**WHAT THE TASK ASKS**
State how many lines in the listing below hold "Spaces", with no other words.

Start of DATA

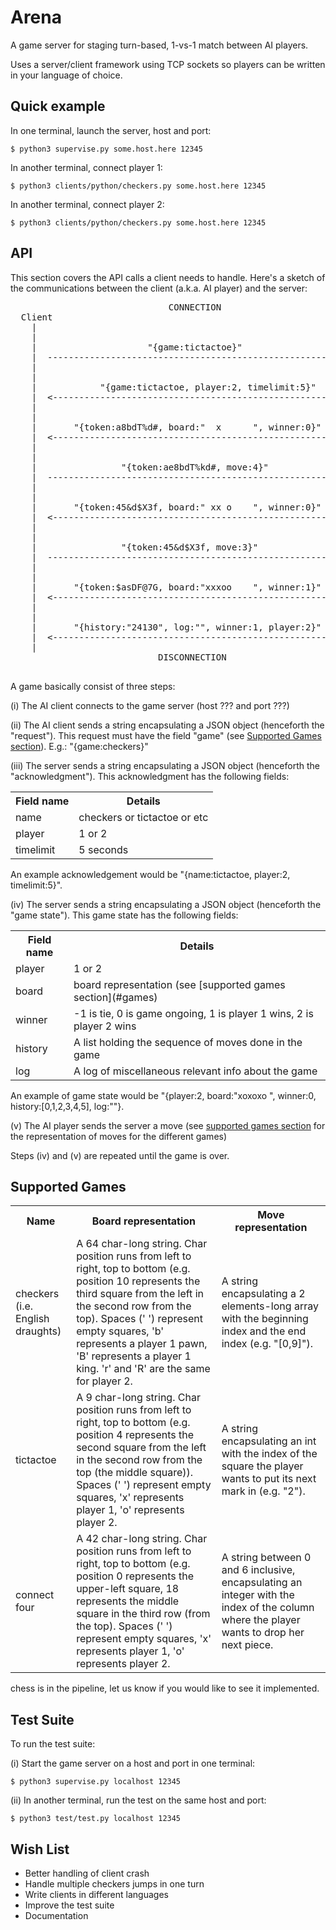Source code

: # Arena

A game server for staging turn-based, 1-vs-1 match between AI players.

Uses a server/client framework using TCP sockets so players can be written in your language of choice.

## Quick example

In one terminal, launch the server, host and port:

`$ python3 supervise.py some.host.here 12345`

In another terminal, connect player 1:

`$ python3 clients/python/checkers.py some.host.here 12345`

In another terminal, connect player 2:

`$ python3 clients/python/checkers.py some.host.here 12345`

## API

This section covers the API calls a client needs to handle. Here's a sketch of the communications
between the client (a.k.a. AI player) and the server:

<pre>
                              CONNECTION
  Client                                                       Server
    |                                                             |
    |                                                             |
    |                     "{game:tictactoe}"                      |
    |  --------------------------------------------------------&gt;  |
    |                                                             |
    |                                                             |
    |            "{game:tictactoe, player:2, timelimit:5}"        |
    |  &lt;--------------------------------------------------------  |
    |                                                             |
    |                                                             |
    |       "{token:a8bdT%d#, board:"  x      ", winner:0}"       |
    |  &lt;--------------------------------------------------------  |
    |                                                             |
    |                                                             |
    |                "{token:ae8bdT%kd#, move:4}"                 |
    |  --------------------------------------------------------&gt;  |
    |                                                             |
    |                                                             |
    |       "{token:45&d$X3f, board:" xx o    ", winner:0}"       |
    |  &lt;--------------------------------------------------------  |
    |                                                             |
    |                                                             |
    |                "{token:45&d$X3f, move:3}"                   |
    |  --------------------------------------------------------&gt;  |
    |                                                             |
    |                                                             |
    |       "{token:$asDF@7G, board:"xxxoo    ", winner:1}"       |
    |  &lt;--------------------------------------------------------  |
    |                                                             |
    |                                                             |
    |       "{history:"24130", log:"", winner:1, player:2}"       |
    |  &lt;--------------------------------------------------------  |
    |                                                             |
                            DISCONNECTION

</pre>

A game basically consist of three steps:

(i) The AI client connects to the game server (host ??? and port ???)

(ii) The AI client sends a string encapsulating a JSON object (henceforth the "request"). This request must have the field "game" (see [Supported Games section](#games)). E.g.: "{game:checkers}" 

(iii) The server sends a string encapsulating a JSON object (henceforth the "acknowledgment"). This acknowledgment has the following fields:

<table>
  <tr>
    <th>Field name</th><th>Details</th>
  </tr>
  <tr>
    <td>name</td><td>checkers or tictactoe or etc</td>
  </tr>
  <tr>
    <td>player</td><td>1 or 2</td>
  </tr>
  <tr>
    <td>timelimit</td><td>5 seconds</td>
  </tr>
</table>

An example acknowledgement would be "{name:tictactoe, player:2, timelimit:5}".

(iv) The server sends a string encapsulating a JSON object (henceforth the "game state"). This game state has the following fields:
<table>
  <tr>
    <th>Field name</th><th>Details</th>
  </tr>
  <tr>
    <td>player</td><td>1 or 2</td>
  </tr>
  <tr>
    <td>board</td><td>board representation (see [supported games section](#games)</td>
  </tr>
  <tr>
    <td>winner</td><td>-1 is tie, 0 is game ongoing, 1 is player 1 wins, 2 is player 2 wins</td>
  </tr>
  <tr>
    <td>history</td><td>A list holding the sequence of moves done in the game</td>
  </tr>
  <tr>
    <td>log</td><td>A log of miscellaneous relevant info about the game</td>
  </tr>
</table>

An example of game state would be "{player:2, board:"xoxoxo   ", winner:0, history:[0,1,2,3,4,5], log:""}.

(v) The AI player sends the server a move (see [supported games section](#games) for the representation of moves for the different games)

Steps (iv) and (v) are repeated until the game is over.

## Supported Games <a id=games></a>

<table>
  <tr>
    <th>Name</th><th>Board representation</th><th>Move representation</th>
  </tr>
  <tr>
    <td>checkers (i.e. English draughts)</td>
    <td>A 64 char-long string. Char position runs from left to right, top to bottom (e.g. position 10 represents the third square from the left in the second row from the top). Spaces (' ') represent empty squares, 'b' represents a player 1 pawn, 'B' represents a player 1 king. 'r' and 'R' are the same for player 2.</td>
    <td>A string encapsulating a 2 elements-long array with the beginning index and the end index (e.g. "[0,9]").</td>
  </tr>
  <tr>
    <td>tictactoe</td>
    <td>A 9 char-long string. Char position runs from left to right, top to bottom (e.g. position 4 represents the second square from the left in the second row from the top (the middle square)). Spaces (' ') represent empty squares, 'x' represents player 1, 'o' represents player 2.</td>
    <td>A string encapsulating an int with the index of the square the player wants to put its next mark in (e.g. "2").</td>
  </tr>
  <tr>
    <td>connect four</td>
    <td>A 42 char-long string. Char position runs from left to right, top to bottom (e.g. position 0 represents the upper-left square, 18 represents the middle square in the third row (from the top). Spaces (' ') represent empty squares, 'x' represents player 1, 'o' represents player 2.</td>
    <td>A string between 0 and 6 inclusive, encapsulating an integer with the index of the column where the player wants to drop her next piece.</td>
  </tr>
</table>

chess is in the pipeline, let us know if you would like to see it implemented.

## Test Suite

To run the test suite:

(i) Start the game server on a host and port in one terminal:

`$ python3 supervise.py localhost 12345`

(ii) In another terminal, run the test on the same host and port:

`$ python3 test/test.py localhost 12345`

## Wish List
* Better handling of client crash
* Handle multiple checkers jumps in one turn 
* Write clients in different languages
* Improve the test suite
* Documentation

End of DATA

**RESPONSE FOR THIS EXERCISE**
3